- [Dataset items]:
**********

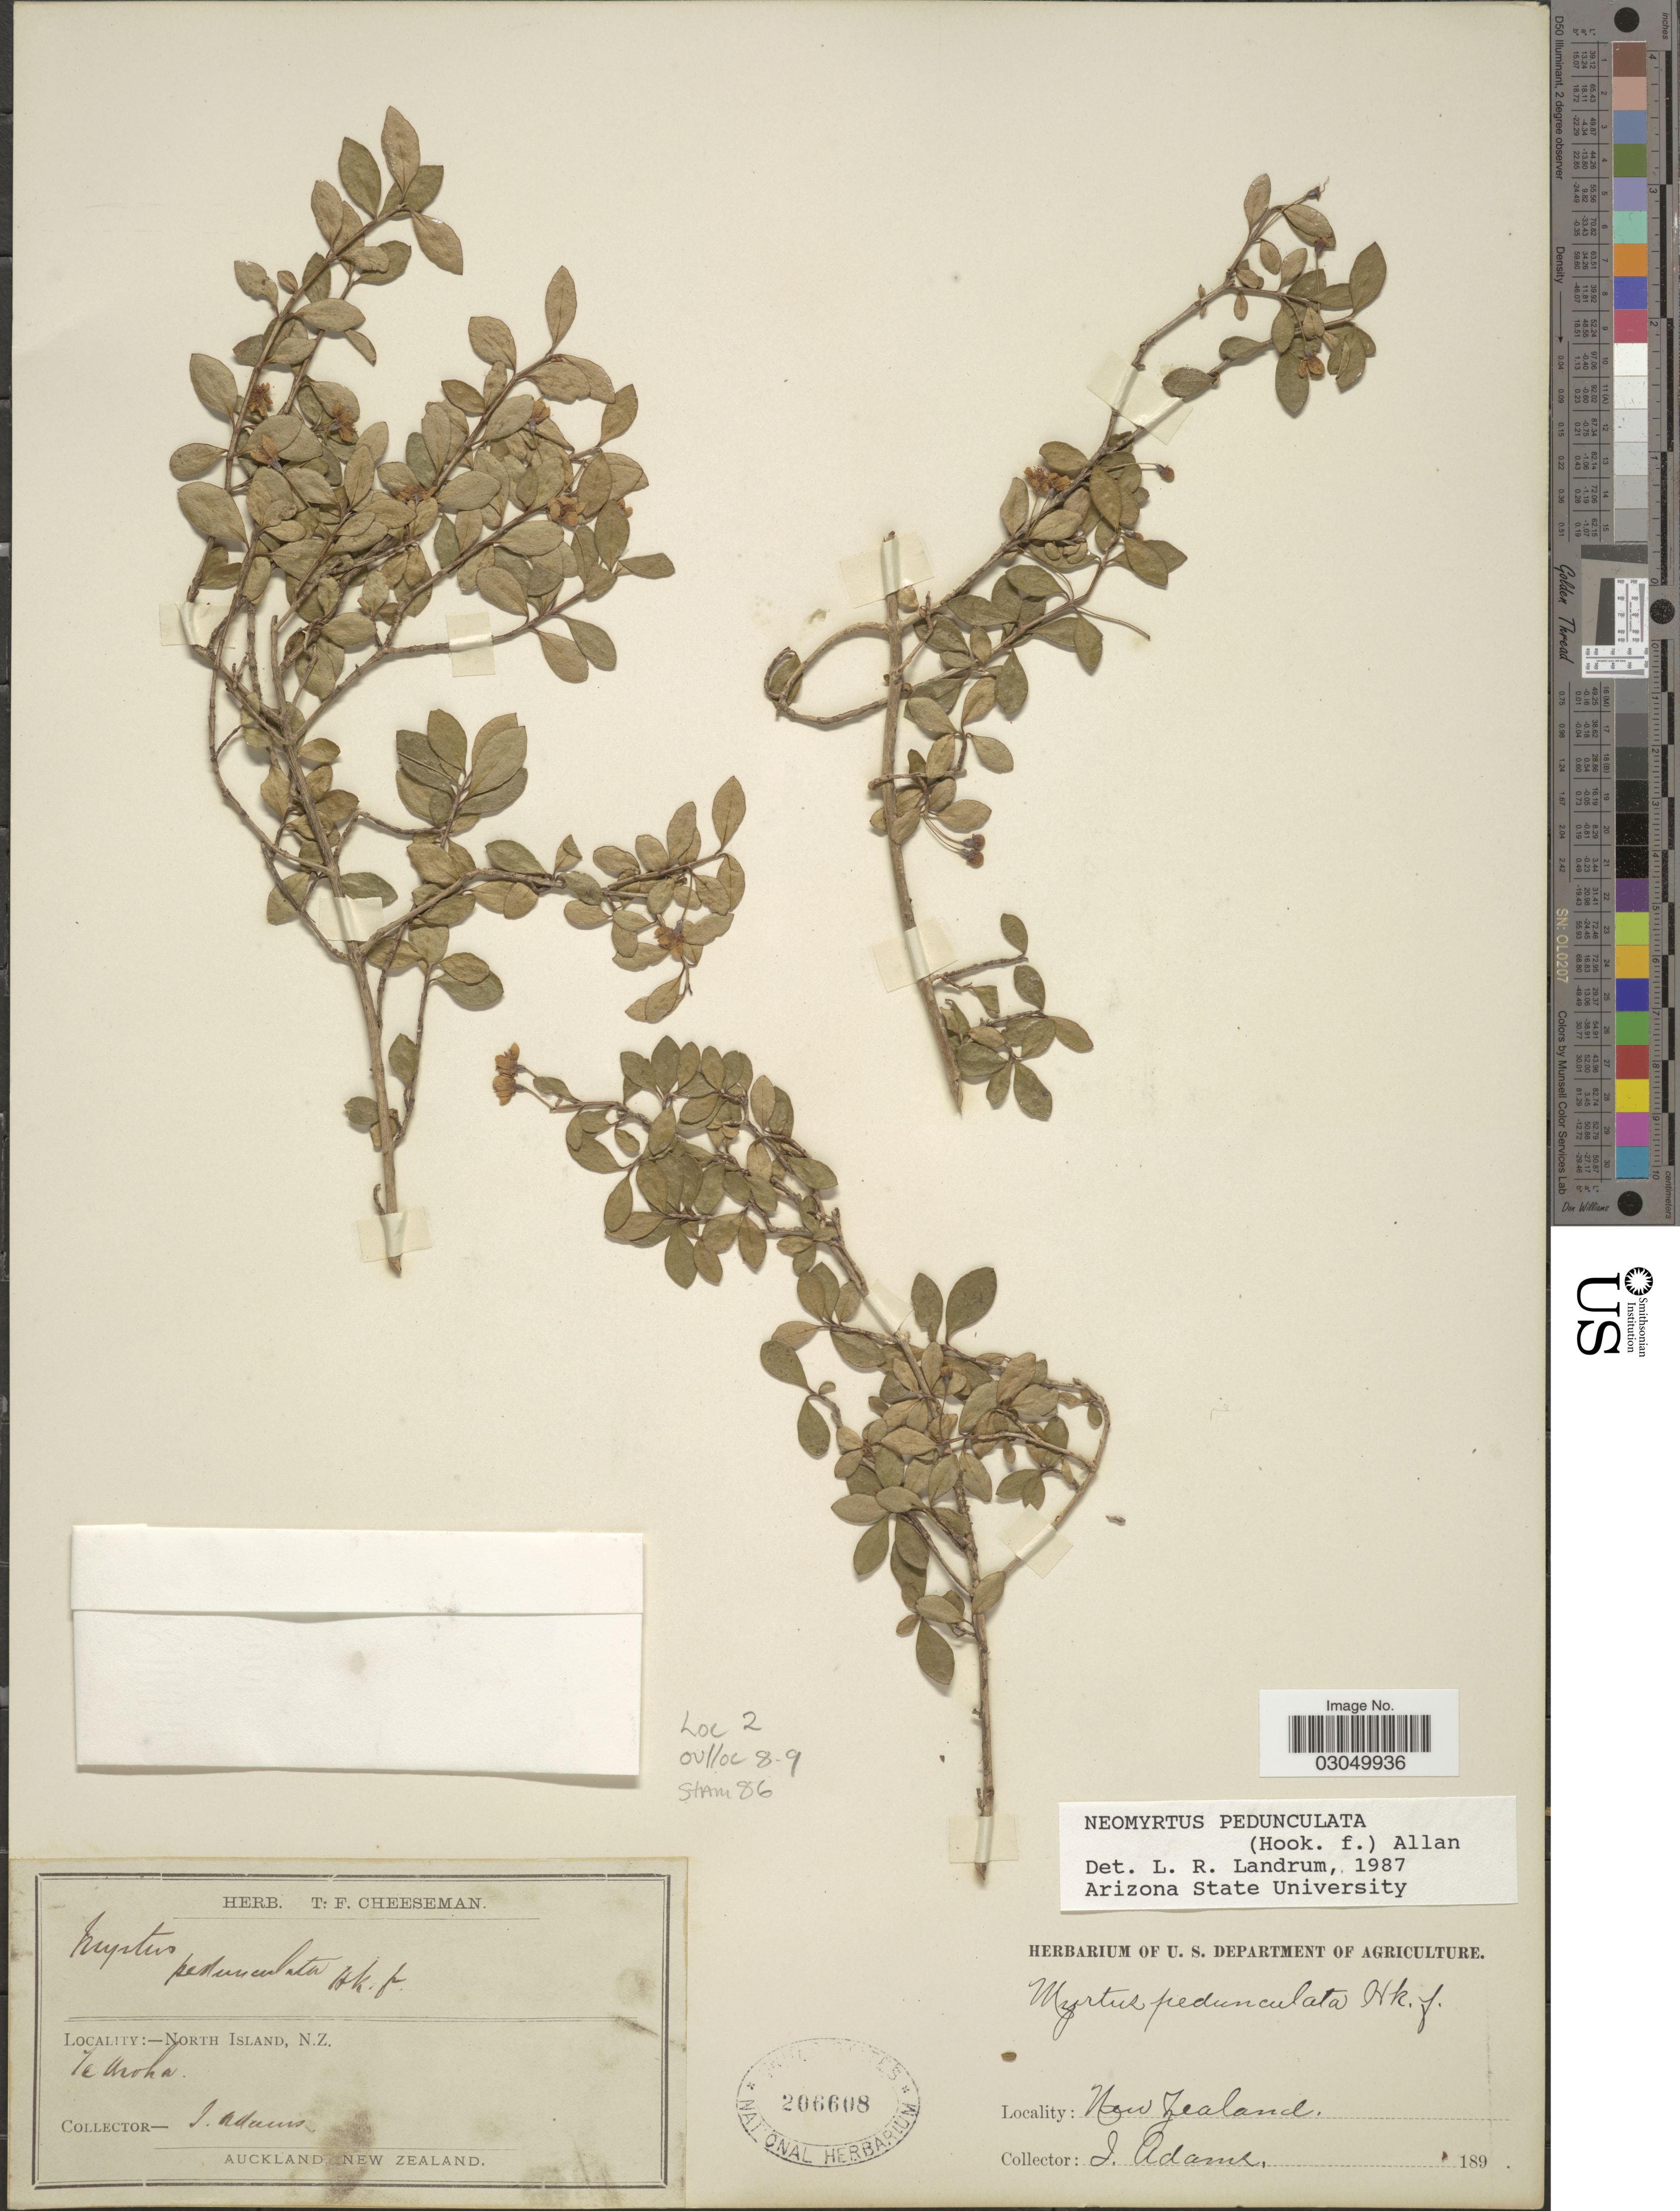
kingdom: Plantae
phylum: Tracheophyta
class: Magnoliopsida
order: Myrtales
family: Myrtaceae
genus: Neomyrtus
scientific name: Neomyrtus pedunculata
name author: Allan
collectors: I. Adams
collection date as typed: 189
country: New Zealand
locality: North Island. Te Aroha.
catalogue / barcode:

**********

Reproduce the lines above word for word, omitting the pictures.

- [ANSWER BELOW]:
kingdom: Plantae
phylum: Tracheophyta
class: Magnoliopsida
order: Myrtales
family: Myrtaceae
genus: Neomyrtus
scientific name: Neomyrtus pedunculata
name author: Allan
collectors: I. Adams
collection date as typed: 189
country: New Zealand
locality: North Island. Te Aroha.
catalogue / barcode:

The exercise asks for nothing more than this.